An area of concern that organizations are facing is the safeguard of a customer’s private information (PII). Invariably this is a complex problem as the PII can be in an unstructured format, on different document types submitted via different methods. Due to the complexities of this nature, redaction processing time becomes a factor, especially when large volumes of documents need to be viewed and redacted.
The redaction process can be automated and an exception queue can be set up for manual processing for those cases when a document fails to redact. The manual process requires a user interface (UI) to be used so the user can view the document, redact if necessary and save back to the document management system.

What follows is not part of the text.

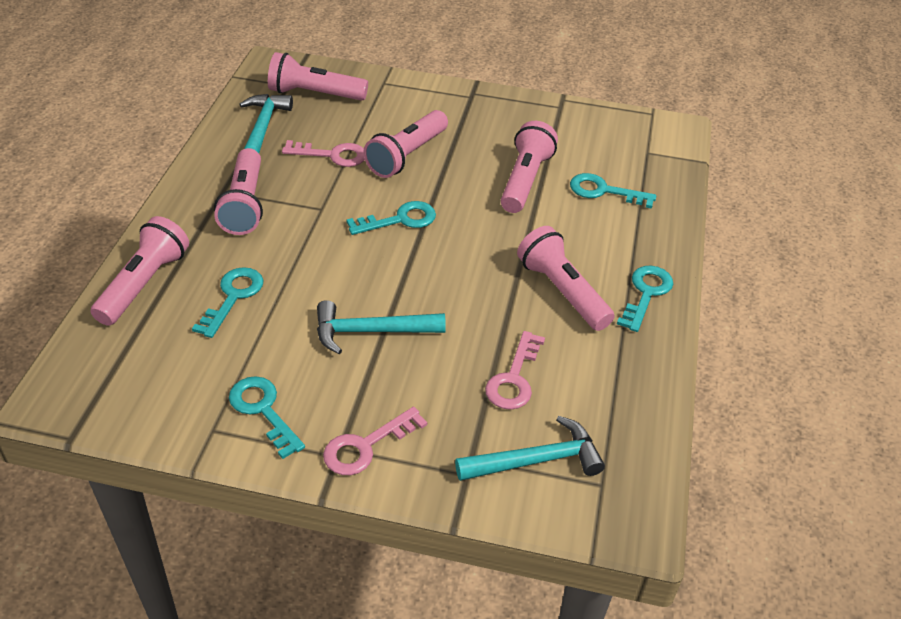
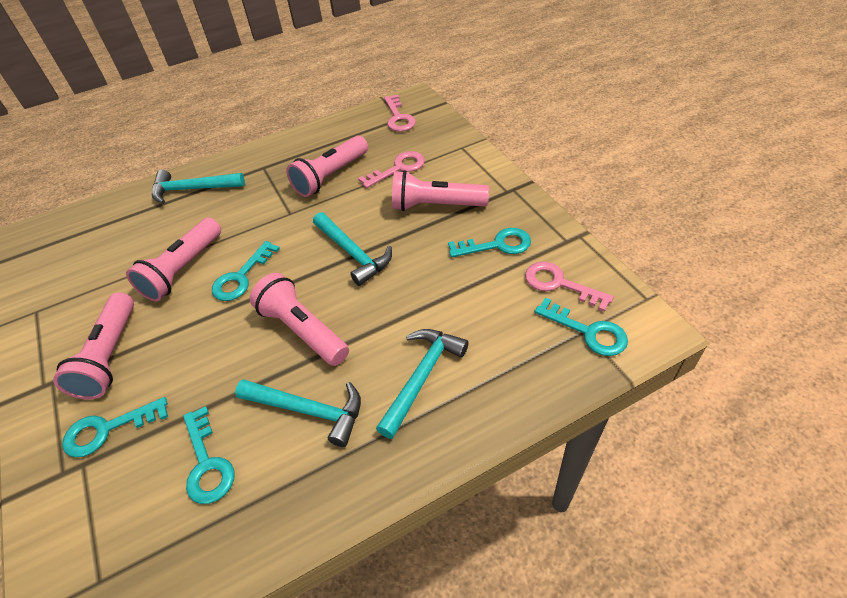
pink flashlight: [91,216,189,326] [214,148,263,235] [268,52,368,101] [363,110,448,178] [501,121,558,213] [517,226,615,331] = 6 -> [53,292,134,399] [126,218,221,301] [250,273,349,366] [286,136,368,197] [392,170,489,211] = 5
turquoise hammer: [239,94,293,153] [317,300,446,354] [455,416,605,481] = 3 -> [152,170,245,204] [235,379,361,447] [313,212,392,286] [376,329,469,439] = 4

Two processes are required in order to accomplish an automated redaction process. The first is a workflow engine and secondly redaction software. The workflow application controls all I/O functions while the redaction software performs the processing within the individual work-steps. An example of the workflow would be for the workflow engine to make calls on the redaction application which in turn performs certain functions. For instance, the workflow engine retrieves a document from the document management system, makes a call to the redaction application, and the image cleanup and OCR processes are initiated. The workflow application records the history of the process in an extensive log for each event in the process.
The primary worksteps in the process are as follows:
- Image Retrieval – from the document management system document repository
• Image Cleanup – despeckle, deskew, and image enhancement
• OCR – to render document content to text
• Document Identification – in order to determine whether a document needs to be redacted or not
• Application of Redaction Rules – to locate and redact necessary PII fields, identify exceptions for manual redaction, and import back to the document management system
Requires the workflow application to integrate with the document management system document repository. Image retrieval is accomplished in either automated batch mode or manually one image at a time.
Image quality is difficult to control when the capture process is distributed and the source is unpredictable (fax, multi-function device, scanner). Therefore, it is extremely important to have a work step for image cleanup. The image cleanup process produces a sharper image with a smaller file size. This in turn produces greater redaction accuracy when identifying information on a document and the smaller file size will result in reduced processing times.
Each character is returned with an accuracy confidence value with alternate character information. One incorrect character can drastically change a word; for this reason the recognition engine reports a certainty value for all recognized words. Advanced font information and location information allows the redaction application to create text representations of the original, with a similar layout.
The system administrator sets up a profile for each document type. This profile is used to identify the document and to instruct the application to either redact the document or exclude it from redaction. If the document is excluded from redaction it is imported into the document management system without redaction. If the document is tagged for redaction it is sent to the next step, “Application of Redaction Rules”.
Application of Redaction Rules and Redaction
A comprehensive set of redaction rules are used to locate PII fields that require redaction. The application identifies the beginning and end of the field to be redacted and applies an overlay to obscure the document information. This overlay is user definable and can be a solid color or set of characters. The document is moved to an exception queue if the document was tagged for redaction and the redaction process failed to find any PII. Once in the exception queue users are able to retrieve the document in the manual redaction viewer and then manually redact the document. The redacted document is then imported into the document management system.